Y como le hiciera aquella revelación entre amargas lágrimas, quiso el hijo consolarla y le dijo:

—No llores, querida madre; ya encontraremos el medio de salir del apuro. Mira, nos marcharemos.

Respondió ella entonces:

—Vete al bosque con tus once hermanos y cuidad de que uno de vosotros esté siempre de guardia, encaramado en la cima del árbol más alto y mirando la torre del palacio. Si nace un niño, izaré una bandera blanca, y entonces podréis volver todos; pero si es una niña, pondré una bandera roja. Huid en este caso tan de prisa como podáis, y que Dios os ampare y guarde. Todas las noches me levantaré a rezar por vosotros; en invierno, para que no os falte un fuego con que calentaros; y en verano, para que no sufráis demasiado calor.

Después de bendecir a sus hijos, partieron éstos al bosque.

Montaban guardia por turno, subido uno de ellos a la copa del roble más alto, fija la mirada en la torre. Transcurridos once días, llególe la vez a Benjamín, el cual vio que izaban una bandera. ¡Ay! no era blanca, sino roja como la sangre, y les advertía que debían morir.

Al oírlo los hermanos, dijeron encolerizados:

—¡Qué tengamos que morir por causa de una niña! Juremos venganza. Cuando encontremos a una muchacha, haremos correr su roja sangre.

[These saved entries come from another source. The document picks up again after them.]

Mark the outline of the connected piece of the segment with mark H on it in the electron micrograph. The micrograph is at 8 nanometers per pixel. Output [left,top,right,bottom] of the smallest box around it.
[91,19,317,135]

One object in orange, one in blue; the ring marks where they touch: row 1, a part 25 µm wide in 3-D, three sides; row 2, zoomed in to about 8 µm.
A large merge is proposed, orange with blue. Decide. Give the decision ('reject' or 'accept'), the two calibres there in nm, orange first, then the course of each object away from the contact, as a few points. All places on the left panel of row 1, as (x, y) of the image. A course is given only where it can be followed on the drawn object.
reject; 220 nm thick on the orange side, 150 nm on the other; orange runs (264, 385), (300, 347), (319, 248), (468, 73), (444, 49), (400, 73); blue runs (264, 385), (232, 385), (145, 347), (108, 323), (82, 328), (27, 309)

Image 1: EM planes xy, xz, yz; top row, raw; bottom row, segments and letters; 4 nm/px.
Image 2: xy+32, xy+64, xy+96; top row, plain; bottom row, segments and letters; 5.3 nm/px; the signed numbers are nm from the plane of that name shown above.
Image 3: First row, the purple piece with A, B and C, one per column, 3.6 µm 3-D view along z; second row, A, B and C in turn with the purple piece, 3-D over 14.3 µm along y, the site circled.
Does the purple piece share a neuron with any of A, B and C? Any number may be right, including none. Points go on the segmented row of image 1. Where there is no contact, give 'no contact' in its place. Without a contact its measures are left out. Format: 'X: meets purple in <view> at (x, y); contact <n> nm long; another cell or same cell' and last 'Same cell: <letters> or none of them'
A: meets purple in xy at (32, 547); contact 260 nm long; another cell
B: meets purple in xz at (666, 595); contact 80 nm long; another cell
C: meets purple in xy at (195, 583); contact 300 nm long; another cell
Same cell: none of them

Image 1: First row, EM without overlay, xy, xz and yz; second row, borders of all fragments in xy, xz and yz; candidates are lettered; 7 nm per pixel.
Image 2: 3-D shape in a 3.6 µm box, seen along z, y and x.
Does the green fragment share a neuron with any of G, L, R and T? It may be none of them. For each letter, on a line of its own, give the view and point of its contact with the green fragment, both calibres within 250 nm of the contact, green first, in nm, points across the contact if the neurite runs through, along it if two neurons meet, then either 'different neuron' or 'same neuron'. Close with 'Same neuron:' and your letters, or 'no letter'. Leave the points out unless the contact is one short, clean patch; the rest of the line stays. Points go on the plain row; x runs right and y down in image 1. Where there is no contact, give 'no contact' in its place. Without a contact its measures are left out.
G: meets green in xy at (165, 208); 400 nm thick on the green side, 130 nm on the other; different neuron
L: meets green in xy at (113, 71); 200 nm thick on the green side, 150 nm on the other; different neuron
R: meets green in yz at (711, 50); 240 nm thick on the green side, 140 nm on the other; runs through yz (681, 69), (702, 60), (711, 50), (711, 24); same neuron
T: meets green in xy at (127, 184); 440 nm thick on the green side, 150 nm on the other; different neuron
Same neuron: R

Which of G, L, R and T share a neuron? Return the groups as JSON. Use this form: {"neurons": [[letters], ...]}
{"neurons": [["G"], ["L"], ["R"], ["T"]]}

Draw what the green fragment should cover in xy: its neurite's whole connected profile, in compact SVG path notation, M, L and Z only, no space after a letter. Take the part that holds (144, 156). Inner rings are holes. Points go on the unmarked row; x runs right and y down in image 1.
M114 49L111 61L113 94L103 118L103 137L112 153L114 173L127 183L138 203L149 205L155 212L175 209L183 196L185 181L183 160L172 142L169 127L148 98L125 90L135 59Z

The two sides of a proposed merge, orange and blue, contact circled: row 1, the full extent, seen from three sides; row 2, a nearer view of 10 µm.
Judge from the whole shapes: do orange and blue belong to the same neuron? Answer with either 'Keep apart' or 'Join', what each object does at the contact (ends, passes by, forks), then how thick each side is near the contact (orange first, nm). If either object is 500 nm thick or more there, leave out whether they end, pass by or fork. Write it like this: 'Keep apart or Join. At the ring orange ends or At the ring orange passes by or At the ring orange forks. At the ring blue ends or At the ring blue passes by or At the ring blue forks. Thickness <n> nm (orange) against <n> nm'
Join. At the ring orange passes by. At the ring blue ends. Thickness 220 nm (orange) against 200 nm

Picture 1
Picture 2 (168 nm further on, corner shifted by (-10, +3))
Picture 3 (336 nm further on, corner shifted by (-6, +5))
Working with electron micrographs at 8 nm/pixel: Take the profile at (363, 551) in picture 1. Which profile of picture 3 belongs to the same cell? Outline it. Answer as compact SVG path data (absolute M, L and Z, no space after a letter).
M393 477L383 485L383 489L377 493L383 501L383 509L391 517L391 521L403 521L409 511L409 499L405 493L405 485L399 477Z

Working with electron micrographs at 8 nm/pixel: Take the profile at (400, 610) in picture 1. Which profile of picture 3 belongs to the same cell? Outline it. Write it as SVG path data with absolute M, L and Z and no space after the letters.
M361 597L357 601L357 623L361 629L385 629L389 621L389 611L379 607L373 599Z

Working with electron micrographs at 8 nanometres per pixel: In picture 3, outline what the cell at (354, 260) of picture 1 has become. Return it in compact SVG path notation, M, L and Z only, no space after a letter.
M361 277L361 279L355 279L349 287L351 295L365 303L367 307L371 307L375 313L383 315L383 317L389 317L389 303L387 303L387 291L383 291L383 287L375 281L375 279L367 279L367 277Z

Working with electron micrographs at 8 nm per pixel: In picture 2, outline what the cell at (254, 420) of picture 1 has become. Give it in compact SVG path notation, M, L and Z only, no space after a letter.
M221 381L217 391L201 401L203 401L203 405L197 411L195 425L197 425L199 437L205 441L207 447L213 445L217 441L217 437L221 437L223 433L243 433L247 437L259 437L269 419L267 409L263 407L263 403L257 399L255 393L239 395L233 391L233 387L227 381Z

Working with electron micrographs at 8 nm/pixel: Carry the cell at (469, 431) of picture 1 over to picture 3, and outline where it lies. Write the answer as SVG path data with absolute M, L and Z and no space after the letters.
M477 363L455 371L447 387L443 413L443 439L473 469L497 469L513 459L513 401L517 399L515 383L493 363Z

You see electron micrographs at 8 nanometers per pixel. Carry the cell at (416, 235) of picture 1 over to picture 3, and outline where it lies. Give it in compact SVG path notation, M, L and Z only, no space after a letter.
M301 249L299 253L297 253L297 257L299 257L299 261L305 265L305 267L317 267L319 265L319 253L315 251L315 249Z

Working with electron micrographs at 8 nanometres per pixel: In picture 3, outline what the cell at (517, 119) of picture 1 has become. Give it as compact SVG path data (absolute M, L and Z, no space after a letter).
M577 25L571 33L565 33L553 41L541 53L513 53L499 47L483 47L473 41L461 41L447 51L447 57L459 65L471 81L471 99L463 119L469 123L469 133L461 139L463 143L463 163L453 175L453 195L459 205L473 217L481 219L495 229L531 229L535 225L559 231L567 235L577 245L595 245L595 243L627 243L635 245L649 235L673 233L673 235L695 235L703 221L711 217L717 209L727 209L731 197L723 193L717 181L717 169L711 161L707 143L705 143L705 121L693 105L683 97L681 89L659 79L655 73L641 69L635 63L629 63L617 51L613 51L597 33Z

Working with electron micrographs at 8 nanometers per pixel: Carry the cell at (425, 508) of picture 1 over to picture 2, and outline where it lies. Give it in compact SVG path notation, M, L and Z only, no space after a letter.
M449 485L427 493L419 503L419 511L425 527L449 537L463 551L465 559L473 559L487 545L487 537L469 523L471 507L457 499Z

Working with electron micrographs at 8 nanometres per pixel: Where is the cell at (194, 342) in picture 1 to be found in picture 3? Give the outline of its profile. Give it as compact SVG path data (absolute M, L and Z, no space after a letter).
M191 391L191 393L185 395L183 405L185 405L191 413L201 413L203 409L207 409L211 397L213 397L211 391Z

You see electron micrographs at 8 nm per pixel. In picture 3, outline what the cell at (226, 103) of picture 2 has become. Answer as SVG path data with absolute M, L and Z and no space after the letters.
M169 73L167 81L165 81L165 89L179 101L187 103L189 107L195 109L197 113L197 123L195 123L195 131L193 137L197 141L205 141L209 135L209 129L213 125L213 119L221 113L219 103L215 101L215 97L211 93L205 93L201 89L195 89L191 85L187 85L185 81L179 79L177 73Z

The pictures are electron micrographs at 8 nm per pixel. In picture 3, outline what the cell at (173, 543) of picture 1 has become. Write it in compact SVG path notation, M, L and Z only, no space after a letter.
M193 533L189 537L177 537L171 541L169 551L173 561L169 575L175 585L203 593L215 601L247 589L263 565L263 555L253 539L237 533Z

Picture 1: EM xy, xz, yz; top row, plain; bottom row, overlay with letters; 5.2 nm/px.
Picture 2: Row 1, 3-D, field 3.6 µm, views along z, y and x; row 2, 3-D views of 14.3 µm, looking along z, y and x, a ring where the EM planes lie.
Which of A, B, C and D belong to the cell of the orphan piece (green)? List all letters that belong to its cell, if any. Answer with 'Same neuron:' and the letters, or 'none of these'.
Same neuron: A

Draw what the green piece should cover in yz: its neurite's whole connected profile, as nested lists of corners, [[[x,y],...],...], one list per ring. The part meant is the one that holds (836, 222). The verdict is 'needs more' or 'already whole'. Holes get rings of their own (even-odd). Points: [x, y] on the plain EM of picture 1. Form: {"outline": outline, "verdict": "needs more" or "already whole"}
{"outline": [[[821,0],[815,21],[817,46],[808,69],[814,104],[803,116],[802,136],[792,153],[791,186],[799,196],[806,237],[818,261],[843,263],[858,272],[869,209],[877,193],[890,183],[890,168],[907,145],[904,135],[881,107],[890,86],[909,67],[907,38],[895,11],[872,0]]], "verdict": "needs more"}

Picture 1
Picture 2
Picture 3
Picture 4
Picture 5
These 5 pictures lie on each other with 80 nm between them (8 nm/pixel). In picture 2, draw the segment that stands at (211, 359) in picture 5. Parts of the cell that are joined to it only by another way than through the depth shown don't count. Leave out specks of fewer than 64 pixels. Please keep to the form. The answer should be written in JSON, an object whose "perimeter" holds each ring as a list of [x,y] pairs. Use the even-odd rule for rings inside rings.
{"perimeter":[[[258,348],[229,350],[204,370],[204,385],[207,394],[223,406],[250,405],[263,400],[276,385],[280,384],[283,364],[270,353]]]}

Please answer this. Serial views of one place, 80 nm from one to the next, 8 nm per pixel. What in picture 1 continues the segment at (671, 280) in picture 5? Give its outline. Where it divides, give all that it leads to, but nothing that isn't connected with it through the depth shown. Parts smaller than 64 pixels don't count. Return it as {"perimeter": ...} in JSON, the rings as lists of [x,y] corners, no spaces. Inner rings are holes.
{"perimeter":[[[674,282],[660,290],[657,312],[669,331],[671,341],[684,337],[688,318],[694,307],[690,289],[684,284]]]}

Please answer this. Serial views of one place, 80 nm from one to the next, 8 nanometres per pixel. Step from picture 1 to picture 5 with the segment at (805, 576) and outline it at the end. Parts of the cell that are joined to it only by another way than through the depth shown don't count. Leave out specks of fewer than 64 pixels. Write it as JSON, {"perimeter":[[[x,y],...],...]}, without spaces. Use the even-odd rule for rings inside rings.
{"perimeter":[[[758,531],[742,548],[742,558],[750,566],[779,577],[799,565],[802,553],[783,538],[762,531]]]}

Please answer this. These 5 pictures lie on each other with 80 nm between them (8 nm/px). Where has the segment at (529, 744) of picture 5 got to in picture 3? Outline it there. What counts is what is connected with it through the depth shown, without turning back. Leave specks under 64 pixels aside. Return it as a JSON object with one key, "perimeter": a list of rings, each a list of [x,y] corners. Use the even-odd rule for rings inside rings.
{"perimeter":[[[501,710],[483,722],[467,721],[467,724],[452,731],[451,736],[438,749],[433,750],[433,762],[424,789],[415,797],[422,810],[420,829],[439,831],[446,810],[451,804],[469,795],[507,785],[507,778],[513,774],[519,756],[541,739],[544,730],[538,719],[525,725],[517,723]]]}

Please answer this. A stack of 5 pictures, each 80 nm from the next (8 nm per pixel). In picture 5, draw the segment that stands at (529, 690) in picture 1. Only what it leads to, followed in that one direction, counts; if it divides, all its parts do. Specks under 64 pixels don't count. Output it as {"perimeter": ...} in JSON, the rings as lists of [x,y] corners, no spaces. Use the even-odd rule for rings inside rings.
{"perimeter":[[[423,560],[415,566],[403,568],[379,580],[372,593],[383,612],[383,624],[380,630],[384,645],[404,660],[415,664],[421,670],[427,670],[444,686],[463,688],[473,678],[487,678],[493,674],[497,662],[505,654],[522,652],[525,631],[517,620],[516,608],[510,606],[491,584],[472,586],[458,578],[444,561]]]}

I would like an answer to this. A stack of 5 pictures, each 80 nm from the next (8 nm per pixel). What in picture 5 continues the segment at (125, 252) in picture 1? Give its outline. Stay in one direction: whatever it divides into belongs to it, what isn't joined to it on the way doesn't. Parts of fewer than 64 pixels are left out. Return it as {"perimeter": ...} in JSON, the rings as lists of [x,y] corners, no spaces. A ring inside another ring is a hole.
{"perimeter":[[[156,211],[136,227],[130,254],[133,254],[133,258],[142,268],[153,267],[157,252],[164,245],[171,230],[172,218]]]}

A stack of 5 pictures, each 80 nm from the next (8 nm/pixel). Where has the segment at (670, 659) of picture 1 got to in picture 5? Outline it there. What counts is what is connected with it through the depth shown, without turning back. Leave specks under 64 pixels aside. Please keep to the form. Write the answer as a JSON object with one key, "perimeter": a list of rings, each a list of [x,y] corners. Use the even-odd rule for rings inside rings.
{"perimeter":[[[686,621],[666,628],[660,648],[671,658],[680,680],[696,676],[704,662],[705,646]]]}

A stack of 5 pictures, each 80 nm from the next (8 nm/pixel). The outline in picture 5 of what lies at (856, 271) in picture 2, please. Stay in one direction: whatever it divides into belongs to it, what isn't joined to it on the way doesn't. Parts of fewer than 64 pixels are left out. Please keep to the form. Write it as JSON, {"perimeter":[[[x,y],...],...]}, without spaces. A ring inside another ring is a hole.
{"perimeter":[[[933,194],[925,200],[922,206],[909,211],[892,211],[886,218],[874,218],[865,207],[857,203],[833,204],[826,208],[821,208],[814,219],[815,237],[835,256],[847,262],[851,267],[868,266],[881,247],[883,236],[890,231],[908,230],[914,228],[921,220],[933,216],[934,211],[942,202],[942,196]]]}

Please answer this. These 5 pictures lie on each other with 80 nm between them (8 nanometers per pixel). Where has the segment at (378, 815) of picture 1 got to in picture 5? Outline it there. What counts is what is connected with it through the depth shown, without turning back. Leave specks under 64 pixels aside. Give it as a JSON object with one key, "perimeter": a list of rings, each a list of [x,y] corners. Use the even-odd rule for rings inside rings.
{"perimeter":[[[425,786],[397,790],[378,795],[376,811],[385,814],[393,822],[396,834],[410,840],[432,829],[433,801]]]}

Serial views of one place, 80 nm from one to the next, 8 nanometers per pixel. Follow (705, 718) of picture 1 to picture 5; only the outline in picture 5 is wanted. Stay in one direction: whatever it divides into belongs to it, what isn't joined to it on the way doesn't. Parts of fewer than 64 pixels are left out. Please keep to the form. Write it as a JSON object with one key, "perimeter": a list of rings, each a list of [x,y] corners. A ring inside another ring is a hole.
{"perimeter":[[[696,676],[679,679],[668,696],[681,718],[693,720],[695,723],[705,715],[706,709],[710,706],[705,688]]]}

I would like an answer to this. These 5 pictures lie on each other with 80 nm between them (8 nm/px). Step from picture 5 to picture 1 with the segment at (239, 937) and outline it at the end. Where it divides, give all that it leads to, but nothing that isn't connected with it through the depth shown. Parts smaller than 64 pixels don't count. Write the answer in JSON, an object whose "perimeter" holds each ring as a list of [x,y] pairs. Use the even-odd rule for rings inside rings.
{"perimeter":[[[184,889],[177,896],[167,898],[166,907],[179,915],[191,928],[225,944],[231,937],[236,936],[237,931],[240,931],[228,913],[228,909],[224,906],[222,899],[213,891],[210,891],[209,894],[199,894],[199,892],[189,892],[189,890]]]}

Adentráronse en la selva, y en lo más espeso de ella, donde apenas entraba la luz del día, encontraron una casita encantada y deshabitada.

—Viviremos aquí —dijeron—. Tú, Benjamín, que eres el menor y el más débil, te quedarás en casa y cuidarás de ella, mientras los demás salimos a buscar comida.

Y fuéronse al bosque a cazar liebres, corzos, aves, palomitas y cuanto fuera bueno para comer. Todo lo llevaban a Benjamín, el cual lo guisaba y preparaba para saciar el hambre de los hermanos. Así vivieron juntos diez años, y la verdad es que el tiempo no se les hacía largo.

Entretanto había crecido la niña que diera a luz la Reina; era hermosa, de muy buen corazón, y tenía una estrella de oro en medio de la frente.

Un día que en palacio hacían colada, vio entre la ropa doce camisas de hombre y preguntó a su madre:

—¿De quién son estas doce camisas? Pues a mi padre le vendrían pequeñas.

Le respondió la Reina con el corazón oprimido:

—Hijita mía, son de tus doce hermanos.

—¿Y dónde están mis doce hermanos? —dijo la niña—. Jamás más nadie me habló de ellos.

La Reina le dijo entonces:

—Dónde están, sólo Dios lo sabe. Andarán errantes por el vasto mundo.